Vanessa Matz (cdH): Monsieur le ministre, nous informer sûrement, nous contenter, beaucoup moins. Je n’invoque pas souvent cette qualité-là, mais en ma qualité de patiente souffrant, non pas de migraines, mais de cluster headache, je me permets d’insister pour que l’on puisse avoir une vision globale de ces pathologies extrêmement invalidantes.
J’ai accepté de me faire la porte-parole des collectifs de patients sur cette question. Je leur ai dit que cette douleur devait peut-être servir à quelque chose. J’ai la chance de siéger au Parlement et de pouvoir relayer des préoccupations.
Je comprends bien que vous n’interveniez pas dans des procédures en cours. Je suis toujours étonnée: bien sûr, ces médicaments coûtent de l’argent, mais ils en rapporteraient également beaucoup. Mon collègue a chiffré ce que coûtent les migraines à la société.

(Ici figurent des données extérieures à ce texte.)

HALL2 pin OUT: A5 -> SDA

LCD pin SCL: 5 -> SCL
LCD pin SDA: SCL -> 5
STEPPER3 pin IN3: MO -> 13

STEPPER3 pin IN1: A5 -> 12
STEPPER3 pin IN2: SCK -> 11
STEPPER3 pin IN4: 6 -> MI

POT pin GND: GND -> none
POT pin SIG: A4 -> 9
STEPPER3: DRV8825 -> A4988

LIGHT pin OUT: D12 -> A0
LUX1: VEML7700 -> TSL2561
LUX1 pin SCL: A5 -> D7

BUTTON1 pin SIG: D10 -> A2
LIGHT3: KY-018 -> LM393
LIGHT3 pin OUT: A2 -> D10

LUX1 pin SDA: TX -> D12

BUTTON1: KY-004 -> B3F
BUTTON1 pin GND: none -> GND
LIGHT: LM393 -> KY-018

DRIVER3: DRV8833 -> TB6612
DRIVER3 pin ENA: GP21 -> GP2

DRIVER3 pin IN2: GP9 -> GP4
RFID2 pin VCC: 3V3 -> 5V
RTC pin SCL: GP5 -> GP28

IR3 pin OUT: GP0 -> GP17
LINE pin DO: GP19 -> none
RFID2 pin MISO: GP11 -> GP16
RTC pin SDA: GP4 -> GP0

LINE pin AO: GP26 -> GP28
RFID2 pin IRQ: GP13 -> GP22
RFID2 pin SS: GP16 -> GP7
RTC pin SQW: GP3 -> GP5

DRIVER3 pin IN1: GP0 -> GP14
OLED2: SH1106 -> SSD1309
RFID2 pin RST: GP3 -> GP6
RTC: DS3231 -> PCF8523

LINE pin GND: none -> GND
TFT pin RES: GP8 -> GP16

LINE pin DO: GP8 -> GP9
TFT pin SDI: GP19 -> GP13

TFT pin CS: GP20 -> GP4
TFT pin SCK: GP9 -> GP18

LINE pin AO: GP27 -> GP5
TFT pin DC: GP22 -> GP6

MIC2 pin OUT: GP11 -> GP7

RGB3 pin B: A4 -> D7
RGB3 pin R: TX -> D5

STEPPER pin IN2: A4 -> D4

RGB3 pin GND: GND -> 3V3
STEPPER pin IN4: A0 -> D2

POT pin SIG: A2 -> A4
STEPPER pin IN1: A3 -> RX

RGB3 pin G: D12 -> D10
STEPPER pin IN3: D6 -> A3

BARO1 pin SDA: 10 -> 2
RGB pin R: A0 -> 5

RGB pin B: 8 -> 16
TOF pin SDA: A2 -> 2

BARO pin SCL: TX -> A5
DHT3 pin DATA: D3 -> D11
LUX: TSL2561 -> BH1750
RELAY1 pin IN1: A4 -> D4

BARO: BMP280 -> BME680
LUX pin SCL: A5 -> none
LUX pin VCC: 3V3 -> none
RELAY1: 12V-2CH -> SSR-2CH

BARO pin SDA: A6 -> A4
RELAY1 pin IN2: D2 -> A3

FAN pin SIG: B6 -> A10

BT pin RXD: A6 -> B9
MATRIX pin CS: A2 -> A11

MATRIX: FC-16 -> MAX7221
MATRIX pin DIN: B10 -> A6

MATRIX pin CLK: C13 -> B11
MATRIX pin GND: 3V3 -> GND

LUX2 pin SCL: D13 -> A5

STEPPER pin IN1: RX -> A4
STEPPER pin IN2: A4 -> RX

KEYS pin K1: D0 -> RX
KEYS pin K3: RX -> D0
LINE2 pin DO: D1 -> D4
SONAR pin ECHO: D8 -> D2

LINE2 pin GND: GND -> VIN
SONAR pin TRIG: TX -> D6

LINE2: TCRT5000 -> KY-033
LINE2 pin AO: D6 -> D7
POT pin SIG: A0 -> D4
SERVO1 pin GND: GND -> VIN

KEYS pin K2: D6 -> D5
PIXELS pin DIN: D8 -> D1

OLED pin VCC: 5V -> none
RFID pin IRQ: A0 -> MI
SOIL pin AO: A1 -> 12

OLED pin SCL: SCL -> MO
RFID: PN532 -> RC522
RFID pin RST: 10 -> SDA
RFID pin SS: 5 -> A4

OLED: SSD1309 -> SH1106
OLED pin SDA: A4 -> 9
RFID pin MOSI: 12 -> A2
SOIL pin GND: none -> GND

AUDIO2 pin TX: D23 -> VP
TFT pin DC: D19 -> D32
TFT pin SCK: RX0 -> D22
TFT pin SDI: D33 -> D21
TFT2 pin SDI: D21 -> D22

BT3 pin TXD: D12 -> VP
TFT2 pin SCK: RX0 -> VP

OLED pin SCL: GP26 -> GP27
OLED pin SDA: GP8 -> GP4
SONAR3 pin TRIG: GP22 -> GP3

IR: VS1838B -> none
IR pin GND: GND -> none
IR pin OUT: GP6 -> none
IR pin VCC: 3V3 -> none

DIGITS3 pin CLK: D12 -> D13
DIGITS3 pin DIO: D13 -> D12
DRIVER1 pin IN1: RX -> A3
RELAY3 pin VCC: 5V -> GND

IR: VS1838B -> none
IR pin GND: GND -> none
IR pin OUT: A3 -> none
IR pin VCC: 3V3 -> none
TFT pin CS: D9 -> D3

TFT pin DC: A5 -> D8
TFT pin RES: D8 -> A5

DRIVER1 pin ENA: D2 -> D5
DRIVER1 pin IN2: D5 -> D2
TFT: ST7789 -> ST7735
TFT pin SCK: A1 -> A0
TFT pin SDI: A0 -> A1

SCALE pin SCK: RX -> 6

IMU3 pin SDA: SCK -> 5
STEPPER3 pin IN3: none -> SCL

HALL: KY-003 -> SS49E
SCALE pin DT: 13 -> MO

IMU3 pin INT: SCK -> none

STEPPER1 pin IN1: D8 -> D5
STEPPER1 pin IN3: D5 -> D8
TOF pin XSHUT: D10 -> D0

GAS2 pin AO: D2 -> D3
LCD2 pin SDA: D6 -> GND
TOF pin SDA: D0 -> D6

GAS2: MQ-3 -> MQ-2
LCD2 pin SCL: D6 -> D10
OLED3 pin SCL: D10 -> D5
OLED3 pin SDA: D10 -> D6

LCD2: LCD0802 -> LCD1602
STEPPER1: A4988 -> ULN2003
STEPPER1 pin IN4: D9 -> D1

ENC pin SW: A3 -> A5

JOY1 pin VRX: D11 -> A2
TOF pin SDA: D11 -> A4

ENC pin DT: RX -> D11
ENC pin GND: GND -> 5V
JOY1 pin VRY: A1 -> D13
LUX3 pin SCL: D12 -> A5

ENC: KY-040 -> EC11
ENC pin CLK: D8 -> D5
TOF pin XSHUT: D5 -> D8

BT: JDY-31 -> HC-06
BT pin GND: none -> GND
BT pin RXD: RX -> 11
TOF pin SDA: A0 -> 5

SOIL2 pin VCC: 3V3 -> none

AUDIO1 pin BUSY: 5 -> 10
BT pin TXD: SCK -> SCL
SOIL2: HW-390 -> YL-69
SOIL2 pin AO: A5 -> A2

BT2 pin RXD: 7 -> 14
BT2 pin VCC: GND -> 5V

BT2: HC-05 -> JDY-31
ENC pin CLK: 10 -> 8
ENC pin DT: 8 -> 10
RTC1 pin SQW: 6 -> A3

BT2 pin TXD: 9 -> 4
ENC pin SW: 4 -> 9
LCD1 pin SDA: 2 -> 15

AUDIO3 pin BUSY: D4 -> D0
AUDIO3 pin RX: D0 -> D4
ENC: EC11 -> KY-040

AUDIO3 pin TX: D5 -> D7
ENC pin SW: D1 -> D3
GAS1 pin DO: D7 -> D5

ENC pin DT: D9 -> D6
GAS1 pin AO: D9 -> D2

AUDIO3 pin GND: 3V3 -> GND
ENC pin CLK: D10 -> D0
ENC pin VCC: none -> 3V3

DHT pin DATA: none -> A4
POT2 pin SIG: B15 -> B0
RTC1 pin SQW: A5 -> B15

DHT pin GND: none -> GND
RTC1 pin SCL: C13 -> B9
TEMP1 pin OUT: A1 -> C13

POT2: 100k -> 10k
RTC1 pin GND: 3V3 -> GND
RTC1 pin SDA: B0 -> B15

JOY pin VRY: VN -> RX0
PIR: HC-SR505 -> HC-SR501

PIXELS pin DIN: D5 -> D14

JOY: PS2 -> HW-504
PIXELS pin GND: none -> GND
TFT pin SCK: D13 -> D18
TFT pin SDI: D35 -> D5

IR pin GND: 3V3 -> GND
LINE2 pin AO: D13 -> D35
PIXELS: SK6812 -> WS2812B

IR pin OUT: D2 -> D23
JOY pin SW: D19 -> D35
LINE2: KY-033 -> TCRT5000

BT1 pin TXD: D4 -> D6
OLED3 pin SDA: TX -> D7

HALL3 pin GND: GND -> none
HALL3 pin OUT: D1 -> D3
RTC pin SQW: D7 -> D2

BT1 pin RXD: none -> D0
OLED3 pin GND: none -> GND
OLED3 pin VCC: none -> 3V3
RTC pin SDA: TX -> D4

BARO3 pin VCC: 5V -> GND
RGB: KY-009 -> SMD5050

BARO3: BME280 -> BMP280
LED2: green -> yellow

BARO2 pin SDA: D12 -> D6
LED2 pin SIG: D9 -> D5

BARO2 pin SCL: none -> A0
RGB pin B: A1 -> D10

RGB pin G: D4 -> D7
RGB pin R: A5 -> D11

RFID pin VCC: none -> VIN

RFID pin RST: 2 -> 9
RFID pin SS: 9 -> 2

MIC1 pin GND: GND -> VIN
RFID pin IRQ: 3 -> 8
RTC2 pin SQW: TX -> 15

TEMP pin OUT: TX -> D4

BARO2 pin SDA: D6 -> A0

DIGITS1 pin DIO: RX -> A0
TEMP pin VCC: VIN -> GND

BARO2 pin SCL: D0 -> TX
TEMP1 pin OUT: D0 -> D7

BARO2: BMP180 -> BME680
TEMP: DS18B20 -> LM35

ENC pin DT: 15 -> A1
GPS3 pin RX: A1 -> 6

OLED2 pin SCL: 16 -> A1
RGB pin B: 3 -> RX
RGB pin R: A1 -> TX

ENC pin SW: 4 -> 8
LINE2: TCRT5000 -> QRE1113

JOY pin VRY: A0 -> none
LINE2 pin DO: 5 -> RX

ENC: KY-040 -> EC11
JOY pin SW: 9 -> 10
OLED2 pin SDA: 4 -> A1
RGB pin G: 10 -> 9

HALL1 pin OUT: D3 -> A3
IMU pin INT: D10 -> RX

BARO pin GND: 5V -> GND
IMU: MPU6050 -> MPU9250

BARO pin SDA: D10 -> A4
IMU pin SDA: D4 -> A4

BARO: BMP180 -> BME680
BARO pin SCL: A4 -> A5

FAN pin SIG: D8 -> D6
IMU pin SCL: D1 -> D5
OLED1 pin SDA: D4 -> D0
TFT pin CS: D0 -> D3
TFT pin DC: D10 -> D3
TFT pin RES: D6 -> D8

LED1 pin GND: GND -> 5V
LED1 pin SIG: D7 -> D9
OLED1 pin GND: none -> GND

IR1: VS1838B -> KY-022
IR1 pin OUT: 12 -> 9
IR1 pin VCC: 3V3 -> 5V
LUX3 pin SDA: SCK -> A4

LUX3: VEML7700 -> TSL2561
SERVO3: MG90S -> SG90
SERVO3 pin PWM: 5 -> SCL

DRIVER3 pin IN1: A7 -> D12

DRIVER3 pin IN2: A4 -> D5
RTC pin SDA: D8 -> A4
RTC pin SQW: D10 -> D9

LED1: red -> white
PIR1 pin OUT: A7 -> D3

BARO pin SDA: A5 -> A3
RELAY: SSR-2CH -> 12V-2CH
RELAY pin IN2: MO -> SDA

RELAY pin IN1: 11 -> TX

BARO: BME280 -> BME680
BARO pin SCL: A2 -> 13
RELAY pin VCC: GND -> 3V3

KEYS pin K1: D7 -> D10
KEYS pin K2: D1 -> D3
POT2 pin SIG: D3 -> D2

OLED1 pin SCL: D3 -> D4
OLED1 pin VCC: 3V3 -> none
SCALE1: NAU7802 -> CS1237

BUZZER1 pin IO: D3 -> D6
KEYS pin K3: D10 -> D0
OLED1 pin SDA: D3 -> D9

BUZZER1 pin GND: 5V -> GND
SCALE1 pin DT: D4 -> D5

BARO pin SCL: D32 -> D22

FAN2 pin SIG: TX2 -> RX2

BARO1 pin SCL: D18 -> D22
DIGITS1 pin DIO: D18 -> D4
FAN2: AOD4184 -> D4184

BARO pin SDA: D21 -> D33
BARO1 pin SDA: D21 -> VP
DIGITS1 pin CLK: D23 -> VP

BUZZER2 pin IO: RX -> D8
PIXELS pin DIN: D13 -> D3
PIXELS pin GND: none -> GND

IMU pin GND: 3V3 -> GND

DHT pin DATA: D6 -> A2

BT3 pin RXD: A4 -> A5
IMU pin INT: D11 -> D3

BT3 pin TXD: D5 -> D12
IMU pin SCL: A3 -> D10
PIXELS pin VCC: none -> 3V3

C’est colossal! Il s’agit, dans ce programme, d’affiner les conditions dans lesquelles on peut bénéficier de l’Aimovig. Il ne s’agit pas d’avoir mal à la tête. Il s’agit d’être migraineux, plusieurs jours par mois, quand plusieurs traitements ont échoué.
Je pense que bien sûr, le coût doit être apprécié au regard d’un budget général, mais on doit aussi regarder les coûts occasionnés pour la société. Ceux-là sont colossaux, comme on l’a rappelé.
La rupture de la vie familiale et professionnelle est à considérer également. J’insiste afin que vous répondiez aussi à l’interpellation que vous avez reçue le 14 novembre de la part de tous ces groupes de patients qui souffrent de céphalées au sens général du terme. Je vous remercie.